During an incident period from August 28, 2012 to September 10, 2012, Isaac impacted coastal waterways in Louisiana. The Applicant requested funding to remove waterway debris. In response, FEMA prepared Project Worksheet (PW) 1456, but did not award funding, finding the debris removal ineligible because the Applicant did not demonstrate the debris resulted from Isaac or that the removal was cost effective. On August 16, 2013, the Applicant filed an appeal, arguing it was improper for FEMA to deny eligibility without inspecting Bayous Yscloskey and LaLoutre and that it was willing to work with FEMA to adjudicate the origin of reported debris. The FEMA Regional Administrator denied the appeal, finding that the Applicant did not demonstrate that the debris resulted from Isaac or that debris posed an immediate threat requiring removal.

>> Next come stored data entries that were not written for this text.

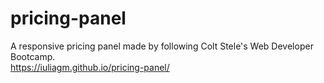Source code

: # pricing-panel
A responsive pricing panel made by following Colt Stele's Web Developer Bootcamp.  
https://iuliagm.github.io/pricing-panel/
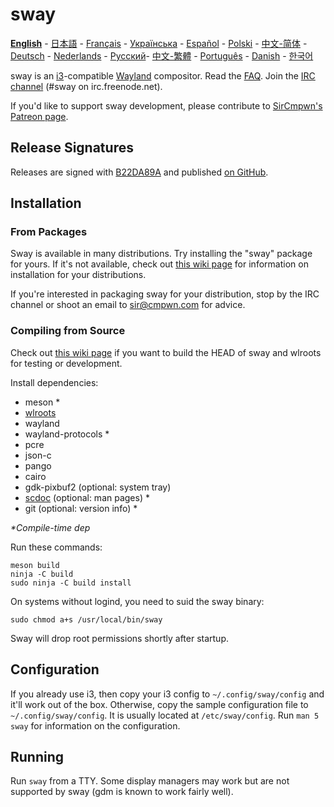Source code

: # sway

[**English**](https://github.com/swaywm/sway/blob/master/README.md#sway--) - [日本語](https://github.com/swaywm/sway/blob/master/README.ja.md#sway--) - [Français](https://github.com/swaywm/sway/blob/master/README.fr.md#sway--) - [Українська](https://github.com/swaywm/sway/blob/master/README.uk.md#sway--) - [Español](https://github.com/swaywm/sway/blob/master/README.es.md#sway--) - [Polski](https://github.com/swaywm/sway/blob/master/README.pl.md#sway--) - [中文-简体](https://github.com/swaywm/sway/blob/master/README.zh-CN.md#sway--) - [Deutsch](https://github.com/swaywm/sway/blob/master/README.de.md#sway--) - [Nederlands](https://github.com/swaywm/sway/blob/master/README.nl.md#sway--) - [Русский](https://github.com/swaywm/sway/blob/master/README.ru.md#sway--)- [中文-繁體](https://github.com/swaywm/sway/blob/master/README.zh-TW.md#sway--) - [Português](https://github.com/swaywm/sway/blob/master/README.pt.md#sway--) - [Danish](https://github.com/swaywm/sway/blob/master/README.dk.md#sway--) - [한국어](https://github.com/swaywm/sway/blob/master/README.ko.md#sway--)

sway is an [i3](https://i3wm.org/)-compatible [Wayland](http://wayland.freedesktop.org/) compositor.
Read the [FAQ](https://github.com/swaywm/sway/wiki). Join the [IRC
channel](http://webchat.freenode.net/?channels=sway&uio=d4) (#sway on
irc.freenode.net).

If you'd like to support sway development, please contribute to [SirCmpwn's
Patreon page](https://patreon.com/sircmpwn).

## Release Signatures

Releases are signed with [B22DA89A](http://pgp.mit.edu/pks/lookup?op=vindex&search=0x52CB6609B22DA89A)
and published [on GitHub](https://github.com/swaywm/sway/releases).

## Installation

### From Packages

Sway is available in many distributions. Try installing the "sway" package for
yours. If it's not available, check out [this wiki page](https://github.com/swaywm/sway/wiki/Unsupported-packages)
for information on installation for your distributions.

If you're interested in packaging sway for your distribution, stop by the IRC
channel or shoot an email to sir@cmpwn.com for advice.

### Compiling from Source

Check out [this wiki page](https://github.com/swaywm/sway/wiki/Development-Setup) if you want to build the HEAD of sway and wlroots for testing or development.

Install dependencies:

* meson \*
* [wlroots](https://github.com/swaywm/wlroots)
* wayland
* wayland-protocols \*
* pcre
* json-c
* pango
* cairo
* gdk-pixbuf2 (optional: system tray)
* [scdoc](https://git.sr.ht/~sircmpwn/scdoc) (optional: man pages) \*
* git (optional: version info) \*

_\*Compile-time dep_

Run these commands:

    meson build
    ninja -C build
    sudo ninja -C build install

On systems without logind, you need to suid the sway binary:

    sudo chmod a+s /usr/local/bin/sway

Sway will drop root permissions shortly after startup.

## Configuration

If you already use i3, then copy your i3 config to `~/.config/sway/config` and
it'll work out of the box. Otherwise, copy the sample configuration file to
`~/.config/sway/config`. It is usually located at `/etc/sway/config`.
Run `man 5 sway` for information on the configuration.

## Running

Run `sway` from a TTY. Some display managers may work but are not supported by
sway (gdm is known to work fairly well).
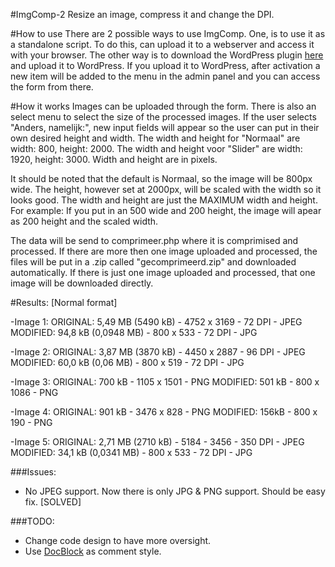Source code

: #ImgComp-2
Resize an image, compress it and change the DPI.

#How to use
There are 2 possible ways to use ImgComp. One, is to use it as a standalone script. To do this, can upload it to a webserver and access it with your browser. The other way is to download the WordPress plugin [here](http://jeroengrooten.nl/ImgComp.zip) and upload it to WordPress. If you upload it to WordPress, after activation a new item will be added to the menu in the admin panel and you can access the form from there.

#How it works
Images can be uploaded through the form. There is also an select menu to select the size of the processed images. 
If the user selects "Anders, namelijk:", new input fields will appear so the user can put in their own desired height and width.
The width and height for "Normaal" are width: 800, height: 2000. The width and height voor "Slider" are width: 1920, height: 3000.
Width and height are in pixels. 

It should be noted that the default is Normaal, so the image will be 800px wide. The height, however set at 2000px, will be scaled with the width so it looks good. The width and height are just the MAXIMUM width and height. 
For example: If you put in an 500 wide and 200 height, the image will apear as 200 height and the scaled width.

The data will be send to comprimeer.php where it is comprimised and processed. 
If there are more then one image uploaded and processed, the files will be put in a .zip called "gecomprimeerd.zip" and downloaded automatically. If there is just one image uploaded and processed, that one image will be downloaded directly.

#Results: 
[Normal format]

-Image 1:
    ORIGINAL: 5,49 MB (5490 kB) - 4752 x 3169 - 72 DPI - JPEG
    MODIFIED: 94,8 kB (0,0948 MB) - 800 x 533 - 72 DPI - JPG
    
-Image 2: 
    ORIGINAL: 3,87 MB (3870 kB) - 4450 x 2887 - 96 DPI - JPEG
    MODIFIED: 60,0 kB (0,06 MB) - 800 x 519 - 72 DPI - JPG
    
-Image 3: 
    ORIGINAL: 700 kB - 1105 x 1501 - PNG
    MODIFIED: 501 kB - 800 x 1086 - PNG
    
-Image 4: 
    ORIGINAL: 901 kB - 3476 x 828 - PNG
    MODIFIED: 156kB - 800 x 190 - PNG
    
-Image 5: 
    ORIGINAL: 2,71 MB (2710 kB) - 5184 - 3456 - 350 DPI - JPEG
    MODIFIED: 34,1 kB (0,0341 MB) - 800 x 533 - 72 DPI - JPG



###Issues:
- No JPEG support. Now there is only JPG & PNG support. Should be easy fix. [SOLVED]

###TODO:
- Change code design to have more oversight.
- Use [DocBlock](https://www.wikiwand.com/en/PHPDoc) as comment style.
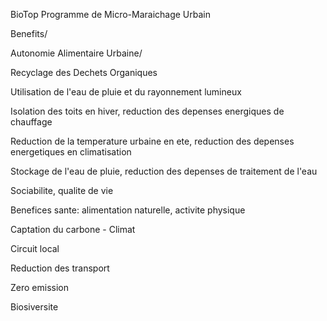 BioTop
Programme de Micro-Maraichage Urbain

Benefits/

Autonomie Alimentaire Urbaine/

Recyclage des Dechets Organiques

Utilisation de l'eau de pluie et du rayonnement lumineux

Isolation des toits en hiver, reduction des depenses energiques de chauffage

Reduction de la temperature urbaine en ete, reduction des depenses energetiques en climatisation

Stockage de l'eau de pluie, reduction des depenses de traitement de l'eau

Sociabilite, qualite de vie

Benefices sante: alimentation naturelle, activite physique

Captation du carbone - Climat

Circuit local

Reduction des transport

Zero emission

Biosiversite
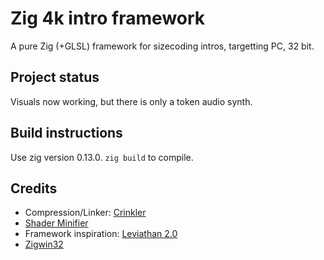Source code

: # Zig 4k intro framework

A pure Zig (+GLSL) framework for sizecoding intros, targetting PC, 32 bit.

## Project status
Visuals now working, but there is only a token audio synth.

## Build instructions

Use zig version 0.13.0. `zig build` to compile.

## Credits

* Compression/Linker: [Crinkler](https://github.com/runestubbe/Crinkler)
* [Shader Minifier](https://github.com/laurentlb/shader-minifier)
* Framework inspiration: [Leviathan 2.0](https://github.com/armak/Leviathan-2.0)
* [Zigwin32](https://github.com/marlersoft/zigwin32)
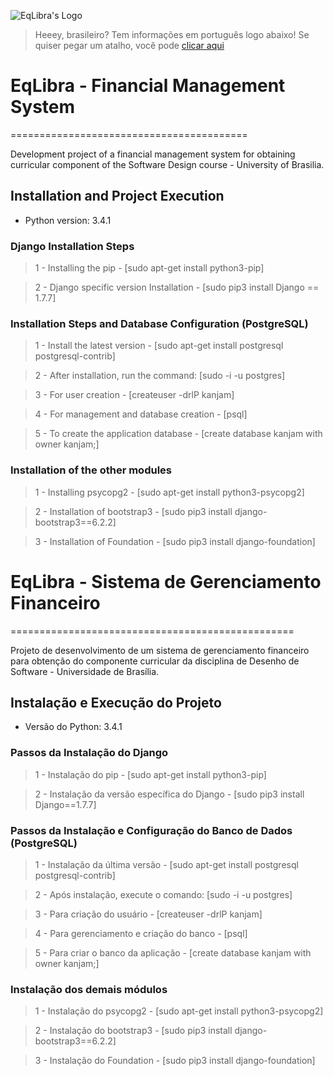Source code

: ![EqLibra's Logo](http://i.imgur.com/Trtp7on.png)

> Heeey, brasileiro? Tem informações em português logo abaixo! Se quiser pegar um atalho, você pode [clicar aqui](http://github.com/KanJam/Finpy#eqlibra---sistema-de-gerenciamento-financeiro)

# EqLibra - Financial Management System
=========================================

Development project of a financial management system for obtaining curricular component of the Software Design course - University of Brasilia.

## Installation and Project Execution

* Python version: 3.4.1

### Django Installation Steps

> 1 - Installing the pip - [sudo apt-get install python3-pip]

> 2 - Django specific version Installation - [sudo pip3 install Django == 1.7.7]

### Installation Steps and Database Configuration (PostgreSQL)

> 1 - Install the latest version - [sudo apt-get install postgresql postgresql-contrib]

> 2 - After installation, run the command: [sudo -i -u postgres]

> 3 - For user creation - [createuser -drlP kanjam]

> 4 - For management and database creation - [psql]

> 5 - To create the application database - [create database kanjam with owner kanjam;]

### Installation of the other modules

> 1 - Installing psycopg2 - [sudo apt-get install python3-psycopg2]

> 2 - Installation of bootstrap3 - [sudo pip3 install django-bootstrap3==6.2.2]

> 3 - Installation of Foundation - [sudo pip3 install django-foundation]


# EqLibra - Sistema de Gerenciamento Financeiro
=================================================

Projeto de desenvolvimento de um sistema de gerenciamento financeiro para obtenção do componente curricular da disciplina de Desenho de Software - Universidade de Brasília.

## Instalação e Execução do Projeto

* Versão do Python: 3.4.1

### Passos da Instalação do Django

> 1 - Instalação do pip -  [sudo apt-get install python3-pip]

> 2 - Instalação da versão específica do Django - [sudo pip3 install Django==1.7.7]

### Passos da Instalação e Configuração do Banco de Dados (PostgreSQL)

> 1 - Instalação da última versão - [sudo apt-get install postgresql postgresql-contrib]

> 2 - Após instalação, execute o comando: [sudo -i -u postgres]

> 3 - Para criação do usuário - [createuser -drlP kanjam]

> 4 - Para gerenciamento e criação do banco - [psql]

> 5 - Para criar o banco da aplicação - [create database kanjam with owner kanjam;]

### Instalação dos demais módulos

> 1 - Instalação do psycopg2 - [sudo apt-get install python3-psycopg2]

> 2 - Instalação do bootstrap3 - [sudo pip3 install django-bootstrap3==6.2.2]

> 3 - Instalação do Foundation - [sudo pip3 install django-foundation]

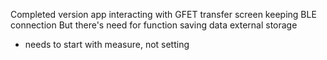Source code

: Completed version app interacting with GFET
transfer screen keeping BLE connection
But there's need for function saving data external storage

* needs to start with measure, not setting
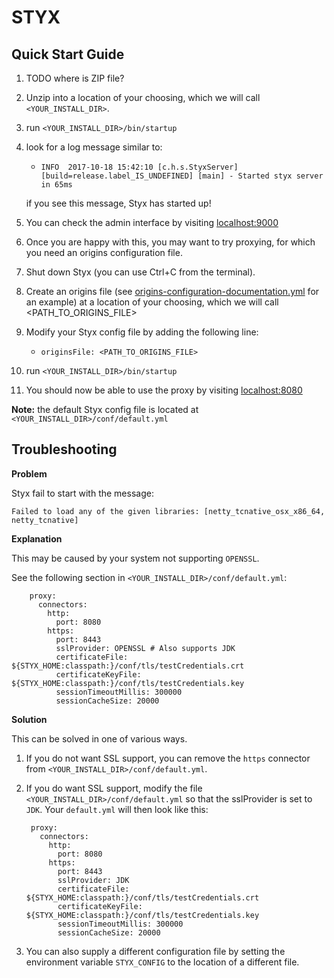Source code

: # STYX
## Quick Start Guide

1. TODO where is ZIP file?
2. Unzip into a location of your choosing, which we will call `<YOUR_INSTALL_DIR>`.
3. run `<YOUR_INSTALL_DIR>/bin/startup`
4. look for a log message similar to: 
    * `INFO  2017-10-18 15:42:10 [c.h.s.StyxServer] [build=release.label_IS_UNDEFINED] [main] - Started styx server in 65ms`
    
    if you see this message, Styx has started up!
5. You can check the admin interface by visiting [localhost:9000](http://localhost:9000/)
6. Once you are happy with this, you may want to try proxying, for which you need an origins configuration file.
7. Shut down Styx (you can use Ctrl+C from the terminal).
8. Create an origins file (see [origins-configuration-documentation.yml](../distribution/conf/origins/origins-configuration-documentation.yml) for an example) at a location of your choosing, which we will call <PATH_TO_ORIGINS_FILE> 
9. Modify your Styx config file by adding the following line:
    * `originsFile: <PATH_TO_ORIGINS_FILE>`
10. run `<YOUR_INSTALL_DIR>/bin/startup`
11. You should now be able to use the proxy by visiting [localhost:8080](http://localhost:8080/)

**Note:** the default Styx config file is located at `<YOUR_INSTALL_DIR>/conf/default.yml`

## Troubleshooting

**Problem**

Styx fail to start with the message: 

`Failed to load any of the given libraries: [netty_tcnative_osx_x86_64, netty_tcnative]`

**Explanation**

This may be caused by your system not supporting `OPENSSL`.

See the following section in `<YOUR_INSTALL_DIR>/conf/default.yml`:

        proxy:
          connectors:
            http:
              port: 8080
            https:
              port: 8443
              sslProvider: OPENSSL # Also supports JDK
              certificateFile: ${STYX_HOME:classpath:}/conf/tls/testCredentials.crt
              certificateKeyFile: ${STYX_HOME:classpath:}/conf/tls/testCredentials.key
              sessionTimeoutMillis: 300000
              sessionCacheSize: 20000

**Solution**

This can be solved in one of various ways.

1. If you do not want SSL support, you can remove the `https` connector from `<YOUR_INSTALL_DIR>/conf/default.yml`. 

2. If you do want SSL support, modify the file `<YOUR_INSTALL_DIR>/conf/default.yml` so that the sslProvider is set to `JDK`. Your `default.yml` will then look like this:

        proxy:
          connectors:
            http:
              port: 8080
            https:
              port: 8443
              sslProvider: JDK
              certificateFile: ${STYX_HOME:classpath:}/conf/tls/testCredentials.crt
              certificateKeyFile: ${STYX_HOME:classpath:}/conf/tls/testCredentials.key
              sessionTimeoutMillis: 300000
              sessionCacheSize: 20000
          
3. You can also supply a different configuration file by setting the environment variable `STYX_CONFIG` to the location of a different file. 




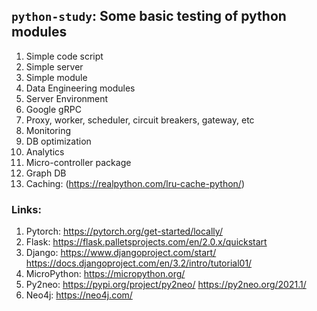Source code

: ## `python-study`: Some basic testing of python modules
1. Simple code script
2. Simple server
3. Simple module
4. Data Engineering modules
5. Server Environment
6. Google gRPC
7. Proxy, worker, scheduler, circuit breakers, gateway, etc
8. Monitoring
9. DB optimization
10. Analytics
11. Micro-controller package
12. Graph DB
13. Caching: (https://realpython.com/lru-cache-python/)

### Links:
1. Pytorch: https://pytorch.org/get-started/locally/
2. Flask: https://flask.palletsprojects.com/en/2.0.x/quickstart
3. Django: https://www.djangoproject.com/start/ https://docs.djangoproject.com/en/3.2/intro/tutorial01/
4. MicroPython: https://micropython.org/
5. Py2neo: https://pypi.org/project/py2neo/ https://py2neo.org/2021.1/
6. Neo4j: https://neo4j.com/

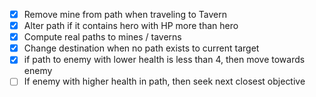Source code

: - [x] Remove mine from path when traveling to Tavern
- [x] Alter path if it contains hero with HP more than hero
- [x] Compute real paths to mines / taverns
- [x] Change destination when no path exists to current target
- [x] if path to enemy with lower health is less than 4, then move towards enemy
- [ ] If enemy with higher health in path, then seek next closest objective
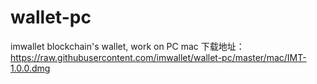 # wallet-pc
imwallet blockchain's wallet, work on PC
mac 下载地址：https://raw.githubusercontent.com/imwallet/wallet-pc/master/mac/IMT-1.0.0.dmg
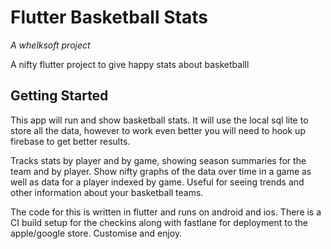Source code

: # Flutter Basketball Stats

_A whelksoft project_

A nifty flutter project to give happy stats about basketballl

## Getting Started

This app will run and show basketball stats.  It will use the local
sql lite to store all the data, however to work even better you
will need to hook up firebase to get better results.

Tracks stats by player and by game, showing season summaries for the
team and by player.  Show nifty graphs of the data over time in a game
as well as data for a player indexed by game.  Useful for seeing
trends and other information about your basketball teams.

The code for this is written in flutter and runs on android and ios.
There is a CI build setup for the checkins along with fastlane for
deployment to the apple/google store.  Customise and enjoy.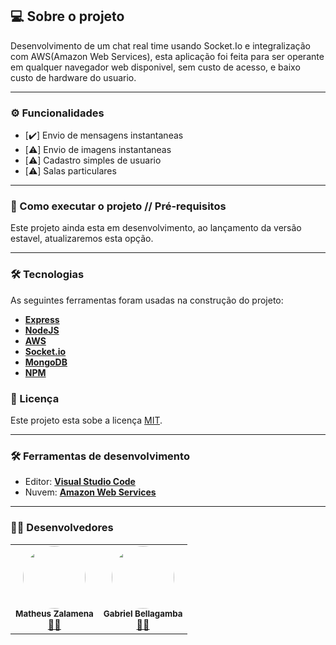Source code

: ## 💻 Sobre o projeto

Desenvolvimento de um chat real time usando Socket.Io e integralização com AWS(Amazon Web Services), esta aplicação foi feita para ser operante em qualquer navegador web disponivel, sem custo de acesso, e baixo custo de hardware do usuario. 

---


### ⚙️ Funcionalidades

- [:heavy_check_mark:] Envio de mensagens instantaneas 
- [:warning:] Envio de imagens instantaneas 
- [:warning:] Cadastro simples de usuario
- [:warning:] Salas particulares

---


### 🚀 Como executar o projeto // Pré-requisitos

Este projeto ainda esta em desenvolvimento, ao lançamento da versão estavel, atualizaremos esta opção. 


---



### 🛠 Tecnologias

As seguintes ferramentas foram usadas na construção do projeto:

-   **[Express](https://expressjs.com/)**
-   **[NodeJS](https://nodejs.org/en/)**
-   **[AWS](https://aws.amazon.com/pt/)**
-   **[Socket.io](https://socket.io/#examples)**
-   **[MongoDB](https://www.mongodb.com/pt-br)**
-   **[NPM](https://www.npmjs.com)**

### 📝 Licença

Este projeto esta sobe a licença [MIT](./LICENSE).

---



### 🛠 Ferramentas de desenvolvimento

-   Editor:  **[Visual Studio Code](https://code.visualstudio.com/)** 
-   Nuvem:   **[Amazon Web Services ](https://aws.amazon.com/pt/?nc2=h_lg)** 

---


### 👨‍💻 Desenvolvedores

<table>
  <tr>
    <td align="center"><img style="border-radius: 50%;" src="https://avatars2.githubusercontent.com/u/48697859?v=4" width="100px;" alt=""/><br /><sub><b>Matheus Zalamena</b></sub></a><br /><a  href="https://github.com/Matheuszl"> 👨‍🚀 </a></td>
    <td align="center"><img style="border-radius: 50%;" src="https://avatars2.githubusercontent.com/u/37555174?v=4" width="100px;" alt=""/><br /><sub><b>Gabriel Bellagamba</b></sub></a><br /><a  href="https://github.com/151152563"> 👨‍🚀 </a></td>
    
  </tr>
</table>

On March 24, 2016, the Applicant filed a second appeal, arguing debris removal is required as a direct result of the disaster and requesting FEMA to make its final determination only after reviewing a comprehensive debris analysis and inspecting the Yscloskey and LaLoutre Bayous. Additionally, the Applicant argues it provided sufficient documentation of an immediate threat, asserting historical data indicates a major storm occurs every five years.
Authorities and Second Appeals
Stafford Act §§ 403(a)(3)(A), 407(a), 502(a)(5).
44 C.F.R. § 206.206(a), 206.223(a)(1), 206.224(a).
RP9523.5, at 4, 5, 7.
PA Guide, at 66-68.
Pursuant to 44 C.F.R. § 206.223(a)(1) , an item of work must be the result of a major disaster. Additionally, RP9523.5, requires that the debris from waterways be a direct result of the major disaster.
As outlined in 44 C.F.R. § 206.224(a), FEMA must determine that debris removal is in the public interest. Such removal is in the public interest when it eliminates threats to lives, public health and safety, or improved public or private property; or ensures the economic recovery of the affected community.